In their most recent work I would like to rage (2024), Galibert-Laîné examines the politics of emotions and the repercussions of repressing our primal emotions such as anger, tackling the difficult subject of trauma with empathetic legerete and self-reflection embodied in the dorky reuse of famous internet memes and GIFs. Reading//Binging//Benning (2018), co-authored with Kevin B. Lee (who is responsible for the term “desktop documentary”), in an equally amusing fashion explores the spectatorship via curious fan-made youtube videos inspired by infamously hermetic practice of experimental filmmaker James Benning.

With its roots in experimental and found footage filmmaking, Scott MacDonald called the contemporary video essayists, Galibert-Laîné included among them, as the new avant-garde which critiques both “commercial media and the logocentric literature of academic cinema and media scholarship”. The novelty of desktop documentaries, furthermore, resides in the fact that they are entirely modeled in the digital environment, with the screen itself becoming the set for the film.
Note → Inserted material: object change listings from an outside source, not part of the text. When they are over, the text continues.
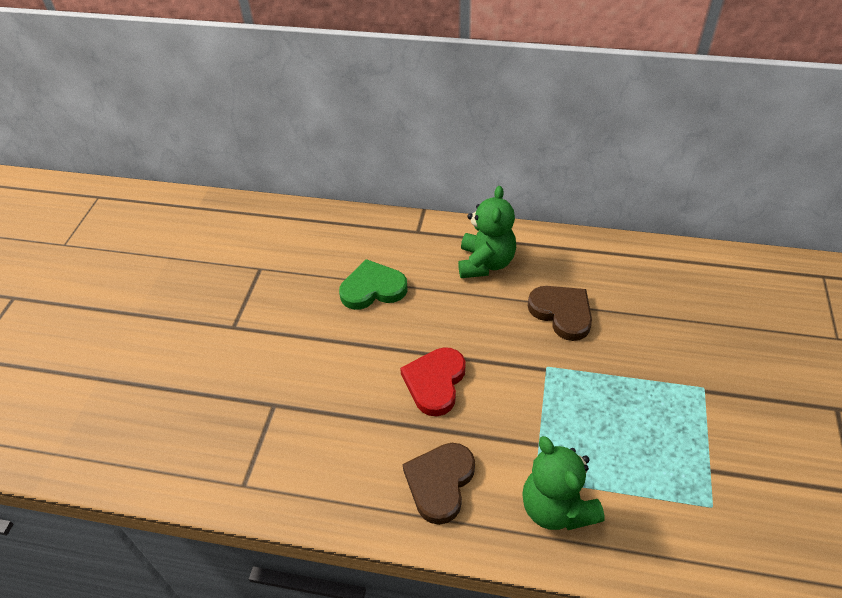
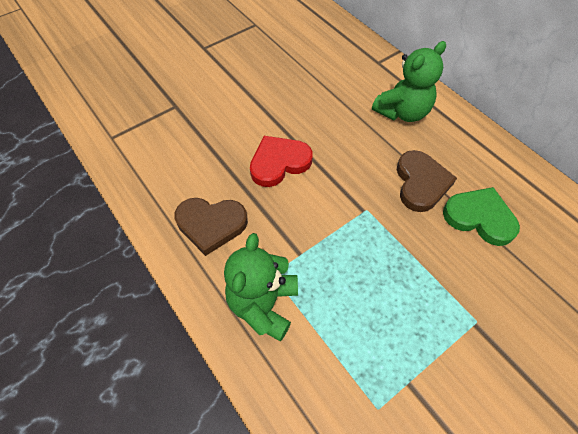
camera: 40 degrees right, 10 degrees up
green heart [339,259,408,310] -> green heart moved to [443,187,520,246]
brown heart [403,443,475,525] -> brown heart turned 150 degrees counterclockwise [174,198,248,256]

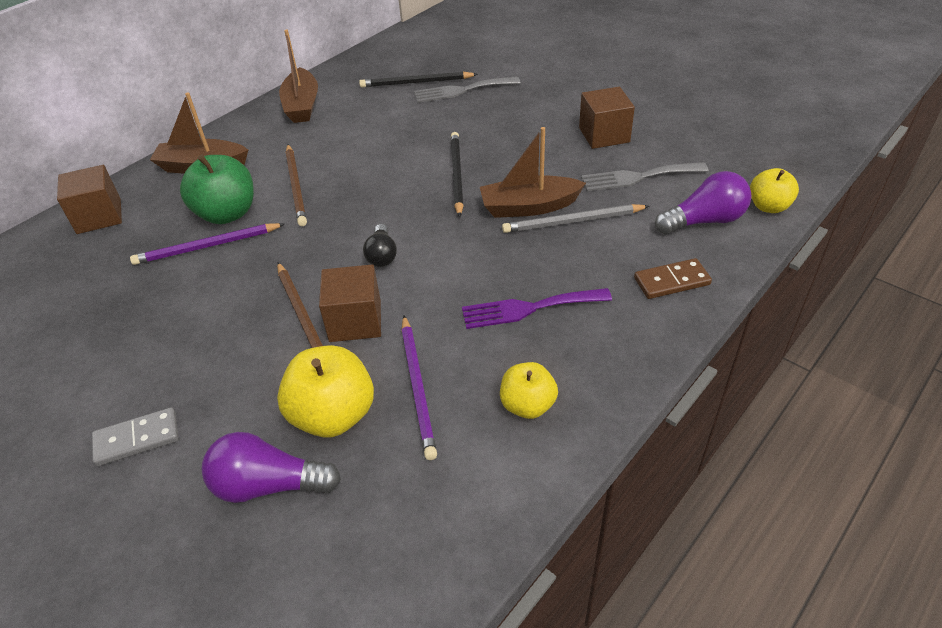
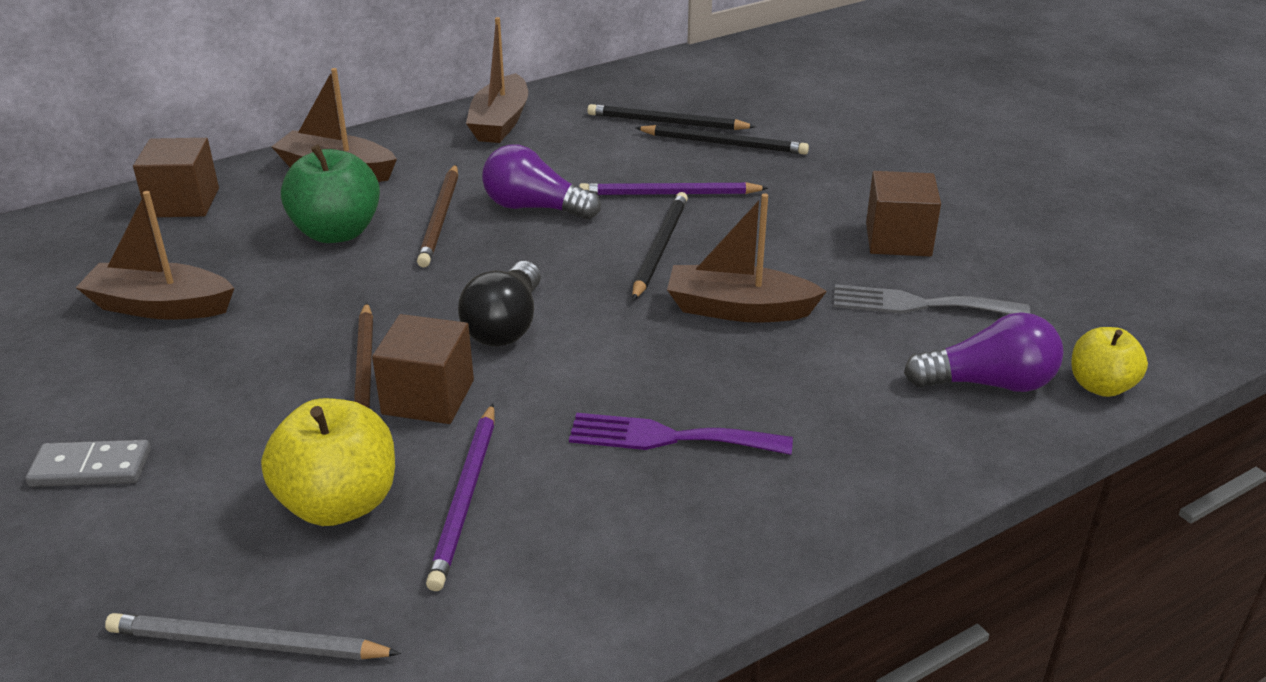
camera: 15 degrees right, 10 degrees down
purple pencil [130,223,285,265] -> purple pencil moved to [579,182,768,195]
purple light bulb [202,432,341,503] -> purple light bulb moved to [482,144,601,219]
black light bulb [363,224,397,267] -> black light bulb [458,261,541,346], size x1.57
grey fork [414,77,521,103] -> black pencil [636,125,809,155]
yellow apple [500,362,558,419] -> none
grey pencil [502,204,649,233] -> grey pencil moved to [105,613,401,660]
brown domino [634,258,712,299] -> none
none -> brown boat [76,191,234,320]

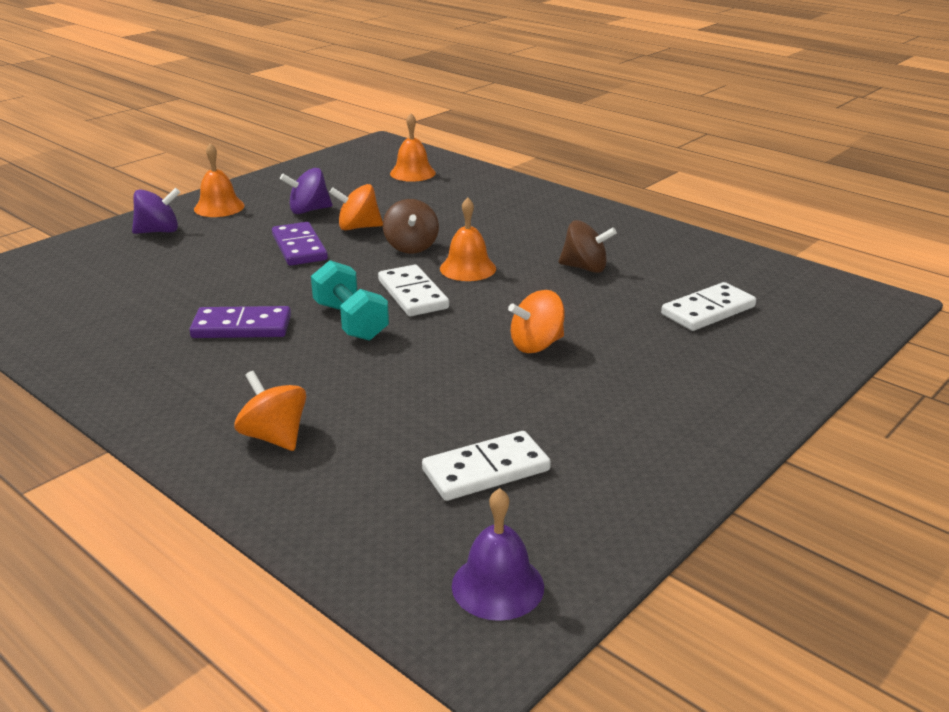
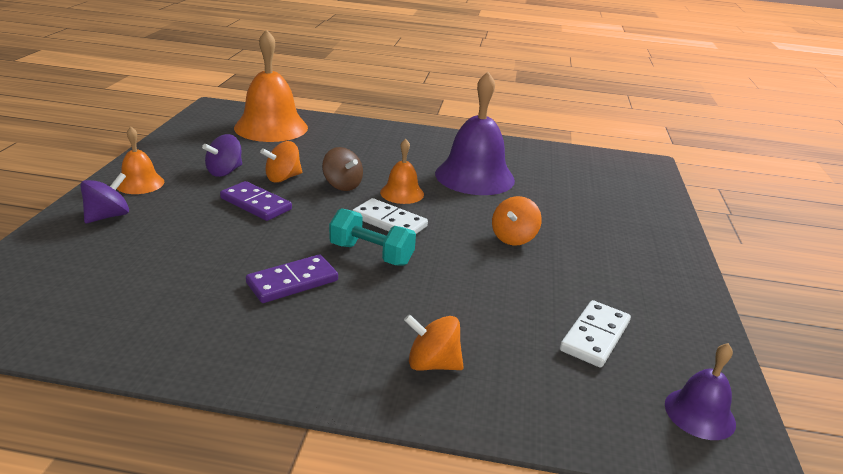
camera: 35 degrees left, 0 degrees up
orange bell [390,113,436,182] -> orange bell [234,29,308,142], size x1.94
brown spinning top [559,220,617,273] -> purple bell [435,72,515,195]
white domino [661,282,756,331] -> none

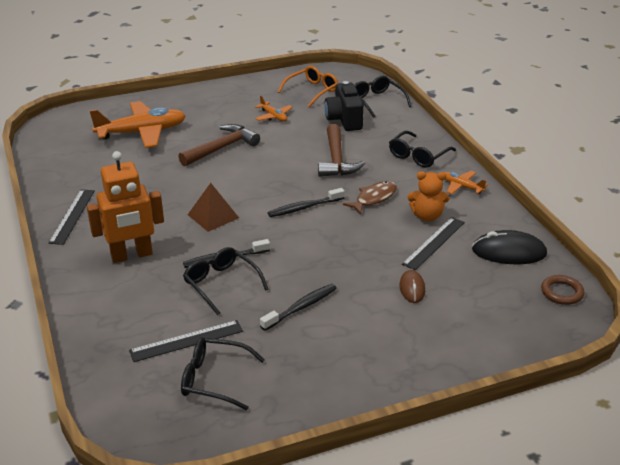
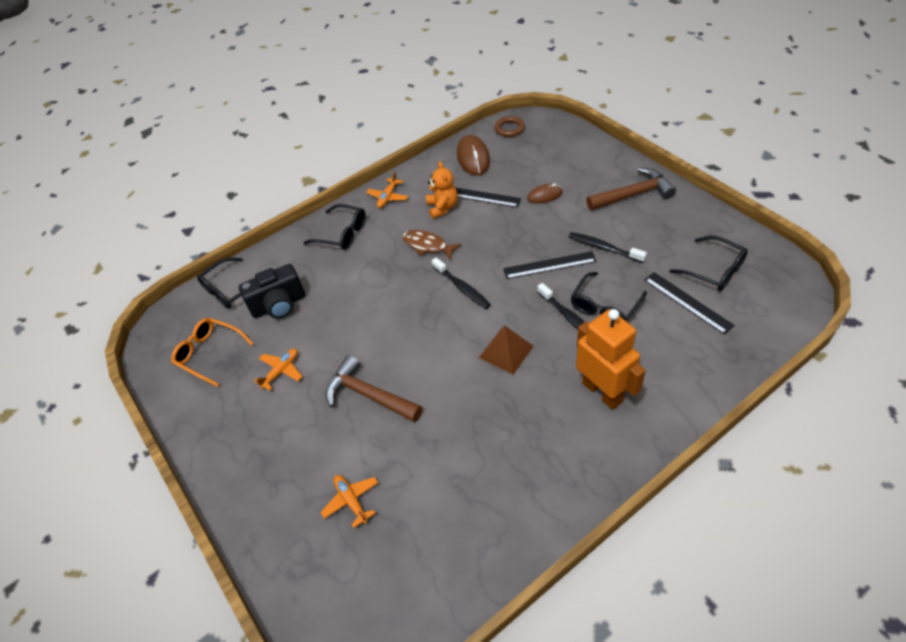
camera: 100 degrees left, 15 degrees up
black ruler [49,189,95,245] -> black ruler moved to [503,251,597,279]
orange plane [89,101,186,148] -> orange plane [320,475,378,528], size x0.47
black glasses [181,337,265,410] -> black glasses turned 45 degrees counterclockwise [669,236,748,291]
brown hammer [318,124,365,177] -> brown hammer moved to [586,168,676,210]
black mouse [472,230,547,264] -> brown mouse [457,135,490,175]

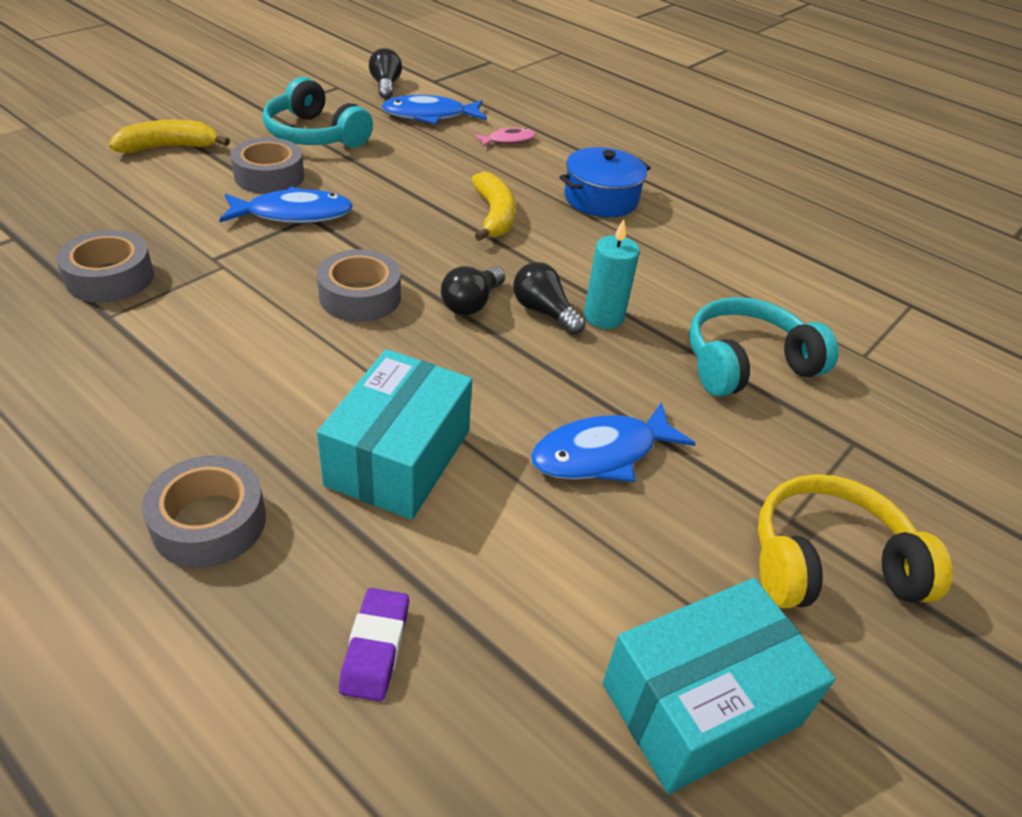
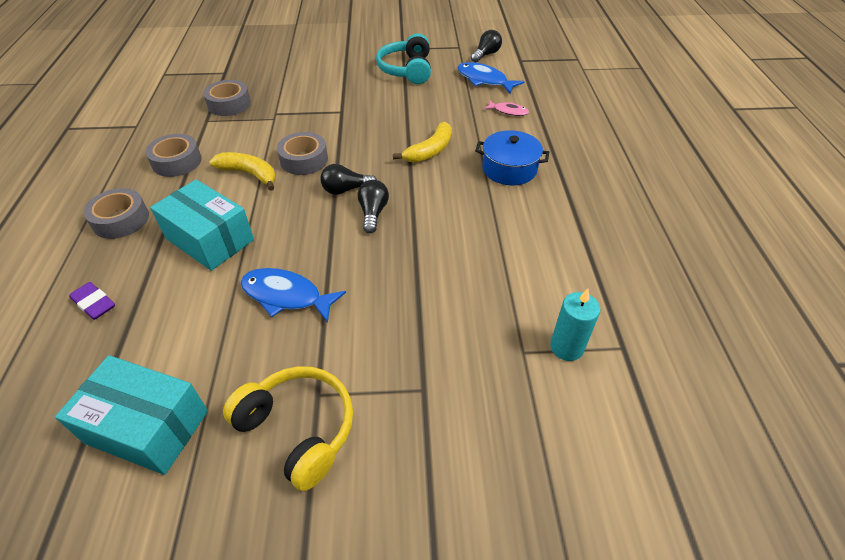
camera: 50 degrees right, 5 degrees up
yellow banana [109,120,230,153] -> yellow banana moved to [209,152,276,191]
blue fish [219,187,353,223] -> none
grey tape [230,138,304,194] -> grey tape moved to [145,134,202,177]
turquoise box [317,349,472,520] -> turquoise box turned 60 degrees clockwise [150,179,254,271]
purple eraser [339,588,409,702] -> purple eraser turned 75 degrees clockwise [69,282,115,320]
turquoise candle [584,219,640,329] -> turquoise candle moved to [550,289,600,361]
turquoise headphones [689,297,839,397] -> none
This opens a space for the emergence of the new esthetics and approach to filmmaking, liberated from the norms and constraints of the traditional film medium. 

By mimicking our own everyday interactions with the computer interface, marked by incessant clicking and internet browsing, Galibert-Laîné’s films act as an intriguing reflective mirror, offering a unique viewing experience. They open a door towards collective examination of how we respond to images and online media.